Original Story--The fate of monuments in New Orleans honoring Confederate heroes Robert E. Lee and Jefferson Davis could be decided Thursday by city leaders after intense debate swirled around the symbols that some say represent Southern heritage and others say stand for white supremacy. The decision would come six months to the day after the massacre at a historic black church in Charleston, South Carolina, in which white racist Dylann Roof methodically murdered nine people.
The debate in New Orleans has been “fiery,” according to local station WDSU News. The city council held a hearing last week to discuss the issue, and advocates on both sides made their voices heard outside the council chambers waving signs and flags. Two other monuments, depicting the Battle of Liberty Place and Confederate Gen. P.G.T. Beauregard, are up for consideration, as well.
Mayor Mitch Landrieu has come out for removing the monuments. But others say that would be an assault on the city’s rich cultural and historic history.
“They’re inanimate objects. They are not an object that is carrying forward the hatred, racism and the oppression of our opponents here,” one resident told WDSU News, arguing the monuments should stay. “The idea is that New Orleans is an historic city and if you tear down history you might as well tear down New Orleans.”

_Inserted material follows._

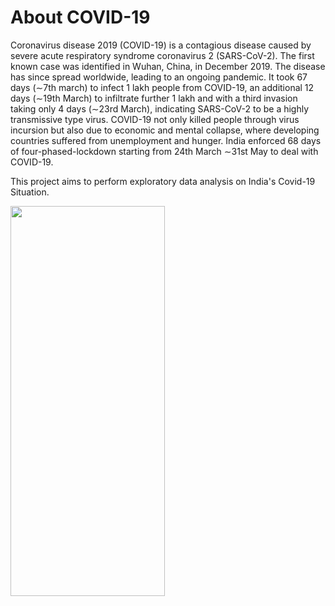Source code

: # About COVID-19
Coronavirus disease 2019 (COVID-19) is a contagious disease caused by severe acute respiratory syndrome coronavirus 2 (SARS-CoV-2). The first known case was identified in Wuhan, China, in December 2019. The disease has since spread worldwide, leading to an ongoing pandemic. It took 67 days (∼7th march) to infect 1 lakh people from COVID-19, an additional 12 days (∼19th March) to infiltrate further 1 lakh and with a third invasion taking only 4 days (∼23rd March), indicating SARS-CoV-2 to be a highly transmissive type virus. COVID-19 not only killed people through virus incursion but also due to economic and mental collapse, where developing countries suffered from unemployment and hunger. India enforced 68 days of four-phased-lockdown starting from 24th March ∼31st May to deal with COVID-19.

This project aims to perform exploratory data analysis on India's Covid-19 Situation.

<img src="https://user-images.githubusercontent.com/73715927/151403319-e5890ae2-b029-4870-ae13-0a7a941a91f0.png" width=70% height=40%>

That argument has been rejected by some Southern states where there had been steadfast support for Confederate symbols before the Charleston slaughter. The Confederate battle flag that flew on the South Carolina Statehouse grounds (and formerly atop the capitol dome) was removed in July after Republican Gov. Nikki Haley, who had previously refused to consider removing it, called an emergency session of the Legislature to retire the flag to a museum. The battle flag that once flew on the Alabama state Capitol grounds was also removed.